10. Wie erfolgreich ist die Behandlung?

Alle medizinischen Behandlungen können zu Komplikationen führen, so auch der Einsatz des Excimer-Lasers. Ernsthafte und länger andauernde Probleme sind jedoch bei dieser Methode äußerst selten.
In nahezu jedem Fall wird eine deutliche Minderung der Fehlsichtigkeit erreicht, doch kann niemandem versprochen werden, dass nach der Laserbehandlung (siehe „Ergebnisse der Laserbehandlung.) ein Leben ganz ohne Brille/Kontaktlinsen möglich ist.

11. cooling-PRK, LASEK/epi-LASIK oder LASIK?

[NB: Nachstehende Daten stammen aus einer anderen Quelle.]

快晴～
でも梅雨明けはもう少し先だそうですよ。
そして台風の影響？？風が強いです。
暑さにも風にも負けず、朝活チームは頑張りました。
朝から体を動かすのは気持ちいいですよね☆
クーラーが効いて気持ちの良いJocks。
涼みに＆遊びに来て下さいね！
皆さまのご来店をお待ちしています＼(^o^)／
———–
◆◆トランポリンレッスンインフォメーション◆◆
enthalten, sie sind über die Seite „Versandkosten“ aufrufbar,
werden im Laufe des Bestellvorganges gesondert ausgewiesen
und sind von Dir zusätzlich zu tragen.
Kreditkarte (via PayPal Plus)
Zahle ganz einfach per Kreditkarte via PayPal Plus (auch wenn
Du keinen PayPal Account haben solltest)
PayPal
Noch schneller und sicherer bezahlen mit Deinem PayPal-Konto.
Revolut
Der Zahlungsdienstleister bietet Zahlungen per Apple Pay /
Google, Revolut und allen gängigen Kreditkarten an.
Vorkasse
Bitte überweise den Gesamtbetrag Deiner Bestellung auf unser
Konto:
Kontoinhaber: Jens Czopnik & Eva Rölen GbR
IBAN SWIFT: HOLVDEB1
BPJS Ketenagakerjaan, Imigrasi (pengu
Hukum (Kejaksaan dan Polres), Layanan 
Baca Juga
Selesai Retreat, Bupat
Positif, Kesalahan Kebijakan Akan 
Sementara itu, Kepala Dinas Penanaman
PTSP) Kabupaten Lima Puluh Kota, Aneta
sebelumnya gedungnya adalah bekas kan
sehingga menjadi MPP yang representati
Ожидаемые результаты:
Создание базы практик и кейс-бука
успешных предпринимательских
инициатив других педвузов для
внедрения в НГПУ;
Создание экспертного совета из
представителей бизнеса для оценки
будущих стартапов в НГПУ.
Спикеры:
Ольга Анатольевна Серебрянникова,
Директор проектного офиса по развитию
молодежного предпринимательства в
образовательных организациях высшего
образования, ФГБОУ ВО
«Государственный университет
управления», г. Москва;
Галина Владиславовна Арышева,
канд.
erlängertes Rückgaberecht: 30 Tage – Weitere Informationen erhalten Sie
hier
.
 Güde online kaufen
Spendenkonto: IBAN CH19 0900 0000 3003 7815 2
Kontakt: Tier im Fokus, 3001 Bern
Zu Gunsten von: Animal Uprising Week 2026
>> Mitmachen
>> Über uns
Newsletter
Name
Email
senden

Bei der cooling-PRK-Methode wird die oberste Schicht der Hornhaut (dies ist eine Art Deckhäutchen, das sich nach der Behandlung innerhalb kurzer Zeit neu bildet) manuell entfernt, bei der LASEK-bzw. epi-LASIK-Methode bleibt das Deckhäutchen in Gänze erhalten und wird lediglich manuell bzw. mit Hilfe eines Mikrokeratom-Messers angehoben, dann zur Seite geschoben und nach der Laser-Behandlung wieder zurückgelegt. Bei der LASIK-Methode wird ein deutlich dickeres Hornhautscheibchen mittels des Mikrokeratom-Messers angeschniten und zurückgeklappt. Danach wird das für den Lasereinsatz vorgesehene Gebiet getrocknet und die Behandlung kann beginnen.

Aufwendige Computerprogramme steuern den Excimer-Laser. Je nach Fehlsichtigkeit wird die Hornhautkrümmung verstärkt oder abgeschwächt. Durch entsprechende Einstellung kann der Augenarzt selbstverständlich die individuellen Erfordernisse des zu behandelnden Patienten berücksichtigen.

12. Kann es zu einer erneuten Verschlechterung der Werte kommen?

Eine erneute Verschlechterung der Kurzsichtigkeit kann die Folge eines weiteren Wachstums der Augenlänge sein; durch eine weitere Laserbehandlung kann diese Verschlechterung allerdings nochmals korrigiert werden.